While at Eastern, the band performed a variety of songs including: “I’m A Soul Man,” “Respect” and “Sweet Home Chicago.”
While audience members danced and sang along with the lead vocal band members, members came off stage to dance or play instruments in the crowd.
Throughout the show, Little and Kevin Pollack, who performed as “Joliet” Jake Blooze, danced and sang across the stage with loads of energy.
They said that when it comes to rehearsals the band has other shows outside of the Blooze Brothers, which causes them to practice on their own.
Little said on average, the band rehearses about three times a year before each performance.
Later, he and Pollack said that their band has professional musicians and they have been performing for so long that they have nearly perfected their performance.
Junior English major Emily Oldham said she was a huge fan of the movie and the concert did not disappoint.
“I loved it,” Oldham said. “It was a wonderful way to get out and experience, and I plan on coming back and seeing other performances.”
Lead vocalist Sheila Pepple, smiled and laughed on the stage, and said she sang the songs for the audience and no one else.
Little said that out of all the songs he has performed, he does not have a favorite one, but the House of Blues is significant as a result of the band’s roots in blues music.

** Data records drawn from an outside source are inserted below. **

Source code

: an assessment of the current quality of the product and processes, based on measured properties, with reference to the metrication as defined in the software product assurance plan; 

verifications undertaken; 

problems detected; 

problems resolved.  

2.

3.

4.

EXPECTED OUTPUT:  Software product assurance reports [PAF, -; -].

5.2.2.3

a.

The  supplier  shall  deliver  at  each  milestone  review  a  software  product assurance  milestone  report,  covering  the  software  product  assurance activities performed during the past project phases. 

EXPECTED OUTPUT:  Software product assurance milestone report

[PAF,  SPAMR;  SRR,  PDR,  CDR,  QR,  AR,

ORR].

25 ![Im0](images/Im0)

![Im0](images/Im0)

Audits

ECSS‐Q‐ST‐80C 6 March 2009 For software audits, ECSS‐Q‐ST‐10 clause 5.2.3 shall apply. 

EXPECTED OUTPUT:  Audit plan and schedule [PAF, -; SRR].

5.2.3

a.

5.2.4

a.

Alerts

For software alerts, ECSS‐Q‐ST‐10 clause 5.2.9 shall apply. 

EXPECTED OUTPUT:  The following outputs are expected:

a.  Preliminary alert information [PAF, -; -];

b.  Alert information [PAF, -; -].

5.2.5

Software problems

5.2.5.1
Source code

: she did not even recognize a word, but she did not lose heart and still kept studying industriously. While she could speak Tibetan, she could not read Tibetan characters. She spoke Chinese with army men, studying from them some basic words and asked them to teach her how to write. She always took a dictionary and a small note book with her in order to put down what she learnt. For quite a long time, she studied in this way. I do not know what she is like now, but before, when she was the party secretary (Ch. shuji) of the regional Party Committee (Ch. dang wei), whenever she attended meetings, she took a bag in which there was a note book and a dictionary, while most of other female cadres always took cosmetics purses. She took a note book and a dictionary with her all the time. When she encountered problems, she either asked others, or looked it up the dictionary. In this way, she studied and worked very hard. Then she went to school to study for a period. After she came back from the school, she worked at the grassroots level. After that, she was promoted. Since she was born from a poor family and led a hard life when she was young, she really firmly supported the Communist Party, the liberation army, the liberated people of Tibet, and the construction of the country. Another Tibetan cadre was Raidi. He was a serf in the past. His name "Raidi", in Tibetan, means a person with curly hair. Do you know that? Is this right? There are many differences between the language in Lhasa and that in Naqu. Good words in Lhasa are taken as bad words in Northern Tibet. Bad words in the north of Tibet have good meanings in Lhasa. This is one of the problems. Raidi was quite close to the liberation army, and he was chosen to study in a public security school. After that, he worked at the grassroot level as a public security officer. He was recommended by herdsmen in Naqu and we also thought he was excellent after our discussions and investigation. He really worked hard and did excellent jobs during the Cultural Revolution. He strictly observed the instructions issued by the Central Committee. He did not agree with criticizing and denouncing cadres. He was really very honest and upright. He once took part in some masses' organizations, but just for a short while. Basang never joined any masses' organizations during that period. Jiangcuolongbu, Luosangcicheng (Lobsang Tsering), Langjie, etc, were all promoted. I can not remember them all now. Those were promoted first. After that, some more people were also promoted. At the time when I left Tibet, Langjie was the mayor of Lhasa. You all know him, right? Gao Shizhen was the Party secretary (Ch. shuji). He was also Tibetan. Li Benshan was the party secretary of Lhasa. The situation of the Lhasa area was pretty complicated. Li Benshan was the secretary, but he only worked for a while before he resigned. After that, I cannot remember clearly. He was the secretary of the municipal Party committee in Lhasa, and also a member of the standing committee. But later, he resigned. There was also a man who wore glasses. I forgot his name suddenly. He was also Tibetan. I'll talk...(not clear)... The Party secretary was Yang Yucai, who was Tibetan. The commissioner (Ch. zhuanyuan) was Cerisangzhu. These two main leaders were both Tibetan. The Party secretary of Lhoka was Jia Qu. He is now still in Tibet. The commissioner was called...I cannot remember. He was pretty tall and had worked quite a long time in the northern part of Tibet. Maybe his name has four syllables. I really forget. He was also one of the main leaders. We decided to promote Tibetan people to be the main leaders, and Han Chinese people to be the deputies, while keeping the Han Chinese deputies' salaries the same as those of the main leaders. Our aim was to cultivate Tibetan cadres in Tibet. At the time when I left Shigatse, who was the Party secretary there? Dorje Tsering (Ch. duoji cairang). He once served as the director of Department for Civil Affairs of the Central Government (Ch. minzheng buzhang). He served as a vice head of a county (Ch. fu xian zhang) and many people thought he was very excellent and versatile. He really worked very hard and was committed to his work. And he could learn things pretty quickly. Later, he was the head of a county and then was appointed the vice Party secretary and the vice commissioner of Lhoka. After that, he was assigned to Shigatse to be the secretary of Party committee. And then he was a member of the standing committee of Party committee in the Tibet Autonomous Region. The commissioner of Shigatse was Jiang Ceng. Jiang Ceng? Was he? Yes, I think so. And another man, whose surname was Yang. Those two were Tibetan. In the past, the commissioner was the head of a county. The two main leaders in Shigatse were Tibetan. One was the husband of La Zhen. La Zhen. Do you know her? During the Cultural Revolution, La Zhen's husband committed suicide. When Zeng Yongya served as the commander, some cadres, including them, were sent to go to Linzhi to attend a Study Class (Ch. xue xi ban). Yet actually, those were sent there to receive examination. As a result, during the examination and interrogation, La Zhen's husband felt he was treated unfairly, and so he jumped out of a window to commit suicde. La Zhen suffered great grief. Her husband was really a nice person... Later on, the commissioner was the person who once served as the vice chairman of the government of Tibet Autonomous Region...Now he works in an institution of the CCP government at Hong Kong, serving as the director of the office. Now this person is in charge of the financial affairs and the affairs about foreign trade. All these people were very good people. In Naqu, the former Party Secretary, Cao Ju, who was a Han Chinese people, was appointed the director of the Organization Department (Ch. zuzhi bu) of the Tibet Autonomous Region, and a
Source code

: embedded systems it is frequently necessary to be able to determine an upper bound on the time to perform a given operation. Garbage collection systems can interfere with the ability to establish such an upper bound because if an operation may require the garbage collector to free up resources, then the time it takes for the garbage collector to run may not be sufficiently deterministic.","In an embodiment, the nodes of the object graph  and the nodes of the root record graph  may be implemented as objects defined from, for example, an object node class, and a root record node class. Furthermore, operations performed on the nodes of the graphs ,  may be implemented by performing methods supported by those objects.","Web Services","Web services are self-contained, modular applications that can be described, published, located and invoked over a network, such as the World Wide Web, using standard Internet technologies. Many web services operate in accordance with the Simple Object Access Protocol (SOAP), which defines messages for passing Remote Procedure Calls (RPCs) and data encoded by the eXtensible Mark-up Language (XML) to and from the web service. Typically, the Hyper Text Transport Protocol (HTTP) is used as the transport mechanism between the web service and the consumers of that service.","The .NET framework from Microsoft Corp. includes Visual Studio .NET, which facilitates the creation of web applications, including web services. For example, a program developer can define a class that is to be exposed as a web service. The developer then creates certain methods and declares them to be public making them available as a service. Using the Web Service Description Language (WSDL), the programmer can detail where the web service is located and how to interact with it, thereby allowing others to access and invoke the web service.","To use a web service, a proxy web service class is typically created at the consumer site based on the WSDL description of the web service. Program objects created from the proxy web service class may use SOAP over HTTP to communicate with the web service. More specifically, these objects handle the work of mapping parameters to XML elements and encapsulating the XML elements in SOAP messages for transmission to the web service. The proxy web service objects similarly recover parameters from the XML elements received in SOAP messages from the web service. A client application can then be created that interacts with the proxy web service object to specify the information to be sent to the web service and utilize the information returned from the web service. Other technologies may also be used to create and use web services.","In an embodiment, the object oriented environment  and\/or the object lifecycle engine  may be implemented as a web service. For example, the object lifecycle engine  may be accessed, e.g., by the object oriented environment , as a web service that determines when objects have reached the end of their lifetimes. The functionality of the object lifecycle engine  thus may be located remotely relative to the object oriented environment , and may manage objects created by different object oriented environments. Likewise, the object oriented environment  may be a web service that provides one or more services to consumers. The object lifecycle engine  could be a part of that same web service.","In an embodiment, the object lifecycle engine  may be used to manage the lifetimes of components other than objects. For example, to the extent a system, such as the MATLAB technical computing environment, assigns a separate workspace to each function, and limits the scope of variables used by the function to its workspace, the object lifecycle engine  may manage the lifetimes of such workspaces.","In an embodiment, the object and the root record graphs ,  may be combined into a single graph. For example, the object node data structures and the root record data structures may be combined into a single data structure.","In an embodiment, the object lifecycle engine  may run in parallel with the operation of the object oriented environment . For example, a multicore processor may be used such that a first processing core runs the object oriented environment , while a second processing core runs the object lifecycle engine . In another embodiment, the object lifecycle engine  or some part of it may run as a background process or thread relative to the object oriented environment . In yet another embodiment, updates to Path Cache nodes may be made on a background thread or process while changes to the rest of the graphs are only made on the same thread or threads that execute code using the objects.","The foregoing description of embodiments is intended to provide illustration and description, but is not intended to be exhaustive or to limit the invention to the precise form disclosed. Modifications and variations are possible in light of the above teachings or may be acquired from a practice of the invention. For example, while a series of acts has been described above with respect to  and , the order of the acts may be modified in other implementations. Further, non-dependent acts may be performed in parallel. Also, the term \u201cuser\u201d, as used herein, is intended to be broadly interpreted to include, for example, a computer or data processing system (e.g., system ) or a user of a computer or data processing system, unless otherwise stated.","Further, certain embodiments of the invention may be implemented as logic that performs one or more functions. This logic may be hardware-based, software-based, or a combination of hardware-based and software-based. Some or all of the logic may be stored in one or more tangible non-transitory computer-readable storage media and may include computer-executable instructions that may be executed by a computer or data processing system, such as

“Any time you play the House of Blues it’s an honor,” Little said. “It is a special and almost religious experience, whenever we perform there.”
Pollack said people who are considering the performing arts as a career should pursue their dream.
“Art is struggling currently in our country,” Pollack said. “That’s why you should go after your dream, no matter what anybody tells you.”
Little went on to say that when going for your dreams do everything in your power to learn whatever it is you need to achieve it.
“With music, learn to play as many instruments. Do everything, live,” he said.